(Recorded data)
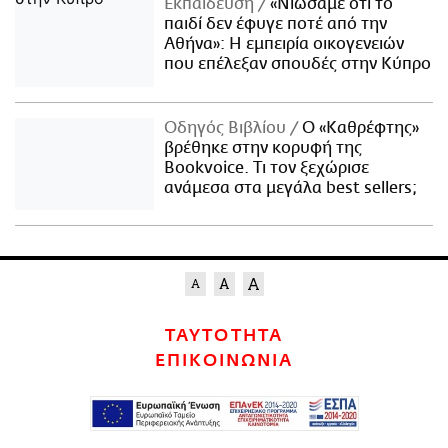
Εκπαίδευση
«Νιώσαμε ότι το
παιδί δεν έφυγε ποτέ από την
Αθήνα»: Η εμπειρία οικογενειών
που επέλεξαν σπουδές στην Κύπρο
Οδηγός Βιβλίου
Ο «Καθρέφτης»
βρέθηκε στην κορυφή της
Bookvoice. Τι τον ξεχώρισε
ανάμεσα στα μεγάλα best sellers;
ΤΑΥΤΟΤΗΤΑ
ΕΠΙΚΟΙΝΩΝΙΑ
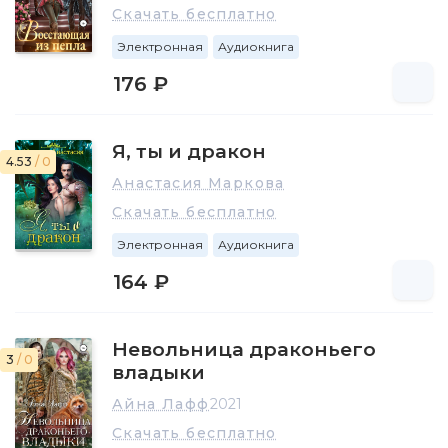
Скачать бесплатно
Электронная
Аудиокнига
176 ₽
Я, ты и дракон
4.53
/ 0
Анастасия Маркова
Скачать бесплатно
Электронная
Аудиокнига
164 ₽
Невольница драконьего
3
/ 0
владыки
Айна Лафф
2021
Скачать бесплатно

## Assignment
Extract every line of text from the data above, copying each one character for character. Omit the pictures.

## Reply
Εκπαίδευση
«Νιώσαμε ότι το
παιδί δεν έφυγε ποτέ από την
Αθήνα»: Η εμπειρία οικογενειών
που επέλεξαν σπουδές στην Κύπρο
Οδηγός Βιβλίου
Ο «Καθρέφτης»
βρέθηκε στην κορυφή της
Bookvoice. Τι τον ξεχώρισε
ανάμεσα στα μεγάλα best sellers;
ΤΑΥΤΟΤΗΤΑ
ΕΠΙΚΟΙΝΩΝΙΑ
Скачать бесплатно
Электронная
Аудиокнига
176 ₽
Я, ты и дракон
4.53
/ 0
Анастасия Маркова
Скачать бесплатно
Электронная
Аудиокнига
164 ₽
Невольница драконьего
3
/ 0
владыки
Айна Лафф
2021
Скачать бесплатно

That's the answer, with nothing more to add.